WASHINGTON, D.C. (August 7, 2022) – The members of the Association for Accessible Medicines (AAM) and the Biosimilars Council are extremely disappointed by the Senate’s passage of legislation that will further frustrate patient access to safe, affordable generic and biosimilar medicines. The Senate has chosen to replace competition – the only proven way to provide patients relief from high brand drug prices – with a flawed framework for government price setting that will chill the development of, and reduce patient access to, lower-cost generic and biosimilar medicines. While the bill’s ill-advised price setting scheme will harm Medicare and seniors, its negative impact will extend to employers and patients that rely on generic and biosimilar medicines to keep costs down.
President & Chief Executive Officer
Association for Accessible Medicines
With foresight, deliberation and bipartisanship, Congress built a foundation for patient relief from high brand drug costs through the Hatch-Waxman Amendments. More recently, the Biologics Price Competition and Innovation Act (BPCIA) provided a pathway for biosimilar medicines to come to market to dramatically alter the trajectory of skyrocketing spending on expensive brand biologics. In fact, in just one-year, biosimilar competition cut in half the growth of spending on oncology drugs.
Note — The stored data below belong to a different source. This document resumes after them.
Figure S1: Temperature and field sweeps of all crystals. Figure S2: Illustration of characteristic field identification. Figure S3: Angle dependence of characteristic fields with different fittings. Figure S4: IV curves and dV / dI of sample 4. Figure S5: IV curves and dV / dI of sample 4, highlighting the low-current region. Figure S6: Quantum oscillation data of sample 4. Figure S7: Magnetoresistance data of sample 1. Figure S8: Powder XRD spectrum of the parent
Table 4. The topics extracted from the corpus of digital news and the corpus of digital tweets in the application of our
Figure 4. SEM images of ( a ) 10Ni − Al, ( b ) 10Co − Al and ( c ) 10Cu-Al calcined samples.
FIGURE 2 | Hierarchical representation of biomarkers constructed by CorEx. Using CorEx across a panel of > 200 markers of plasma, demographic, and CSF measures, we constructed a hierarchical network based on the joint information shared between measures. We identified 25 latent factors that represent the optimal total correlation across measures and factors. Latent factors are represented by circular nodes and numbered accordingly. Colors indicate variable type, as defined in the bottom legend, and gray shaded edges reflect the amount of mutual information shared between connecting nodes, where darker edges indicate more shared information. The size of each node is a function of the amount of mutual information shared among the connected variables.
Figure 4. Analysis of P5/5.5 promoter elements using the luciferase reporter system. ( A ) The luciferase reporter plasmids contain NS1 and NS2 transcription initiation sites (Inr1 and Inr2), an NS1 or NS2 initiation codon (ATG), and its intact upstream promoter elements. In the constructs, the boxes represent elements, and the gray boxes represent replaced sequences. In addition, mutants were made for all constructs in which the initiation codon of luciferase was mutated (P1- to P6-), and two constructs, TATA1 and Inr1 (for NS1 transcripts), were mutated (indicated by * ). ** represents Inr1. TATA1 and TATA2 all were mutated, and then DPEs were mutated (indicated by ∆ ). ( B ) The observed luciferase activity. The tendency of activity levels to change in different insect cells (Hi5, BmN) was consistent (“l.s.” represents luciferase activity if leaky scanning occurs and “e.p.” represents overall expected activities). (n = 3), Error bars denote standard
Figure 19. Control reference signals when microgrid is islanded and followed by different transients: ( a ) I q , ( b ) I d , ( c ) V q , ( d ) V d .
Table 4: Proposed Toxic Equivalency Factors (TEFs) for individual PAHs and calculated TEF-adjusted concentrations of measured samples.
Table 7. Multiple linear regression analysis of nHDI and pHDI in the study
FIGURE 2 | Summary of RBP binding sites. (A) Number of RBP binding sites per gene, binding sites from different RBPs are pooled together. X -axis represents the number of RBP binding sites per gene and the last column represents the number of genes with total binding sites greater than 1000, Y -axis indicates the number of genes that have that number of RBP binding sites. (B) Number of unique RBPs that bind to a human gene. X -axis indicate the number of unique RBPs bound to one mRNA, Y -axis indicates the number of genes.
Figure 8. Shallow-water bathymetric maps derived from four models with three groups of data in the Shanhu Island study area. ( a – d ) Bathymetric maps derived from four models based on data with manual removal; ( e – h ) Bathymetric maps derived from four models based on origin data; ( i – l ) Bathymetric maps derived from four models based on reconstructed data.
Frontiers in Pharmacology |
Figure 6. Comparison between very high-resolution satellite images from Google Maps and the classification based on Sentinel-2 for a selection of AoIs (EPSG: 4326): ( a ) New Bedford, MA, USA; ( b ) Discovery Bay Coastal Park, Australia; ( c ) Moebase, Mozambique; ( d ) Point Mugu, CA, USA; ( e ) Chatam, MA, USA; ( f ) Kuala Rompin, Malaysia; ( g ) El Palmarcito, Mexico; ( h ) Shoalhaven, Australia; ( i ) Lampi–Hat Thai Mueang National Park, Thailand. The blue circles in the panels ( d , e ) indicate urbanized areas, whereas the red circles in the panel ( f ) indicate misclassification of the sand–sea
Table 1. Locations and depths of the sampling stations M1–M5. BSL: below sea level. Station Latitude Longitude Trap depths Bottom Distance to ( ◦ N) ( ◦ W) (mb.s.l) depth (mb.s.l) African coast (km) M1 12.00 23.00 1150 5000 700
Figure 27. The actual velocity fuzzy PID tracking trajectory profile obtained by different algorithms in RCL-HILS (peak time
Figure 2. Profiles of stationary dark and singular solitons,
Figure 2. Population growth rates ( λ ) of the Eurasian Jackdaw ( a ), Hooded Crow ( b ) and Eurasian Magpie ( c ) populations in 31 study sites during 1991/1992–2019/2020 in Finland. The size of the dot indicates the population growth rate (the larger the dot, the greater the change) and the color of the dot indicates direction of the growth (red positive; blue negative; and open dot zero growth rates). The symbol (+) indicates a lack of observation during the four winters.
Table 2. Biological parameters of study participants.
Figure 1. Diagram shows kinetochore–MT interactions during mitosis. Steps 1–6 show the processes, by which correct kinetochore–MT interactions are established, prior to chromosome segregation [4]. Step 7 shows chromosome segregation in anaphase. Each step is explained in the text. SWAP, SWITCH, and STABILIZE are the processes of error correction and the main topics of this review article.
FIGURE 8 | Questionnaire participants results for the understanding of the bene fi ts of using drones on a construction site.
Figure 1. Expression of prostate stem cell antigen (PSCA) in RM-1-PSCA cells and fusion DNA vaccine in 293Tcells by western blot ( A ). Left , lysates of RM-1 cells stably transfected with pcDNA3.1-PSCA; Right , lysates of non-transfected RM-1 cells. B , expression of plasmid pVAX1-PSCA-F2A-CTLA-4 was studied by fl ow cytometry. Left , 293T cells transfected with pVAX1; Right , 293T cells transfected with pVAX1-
The generic and biosimilars industry has long advocated for strengthening these and other foundational laws and policies to further reduce prescription drug costs for patients, employers and taxpayers. This can be done by ending anti-competitive practices, patent abuses and reversing perverse incentives in the value chain that favor expensive brand name medicines. A few of AAM’s specific policy recommendations, including:
- Encouraging generic and biosimilars adoption by ending the Part D benefit coverage gap discount program and increasing plan liability in the catastrophic phase
- Increasing physicians’ incentives to use biosimilars over more expensive innovator biologics (ASP+8%)
were adopted under the budget reconciliation construct, but the association and its members will continue to aggressively advocate for additional, more systemic measures that preserve and enhance the tools that drive generic and biosimilar competition and patient access and savings.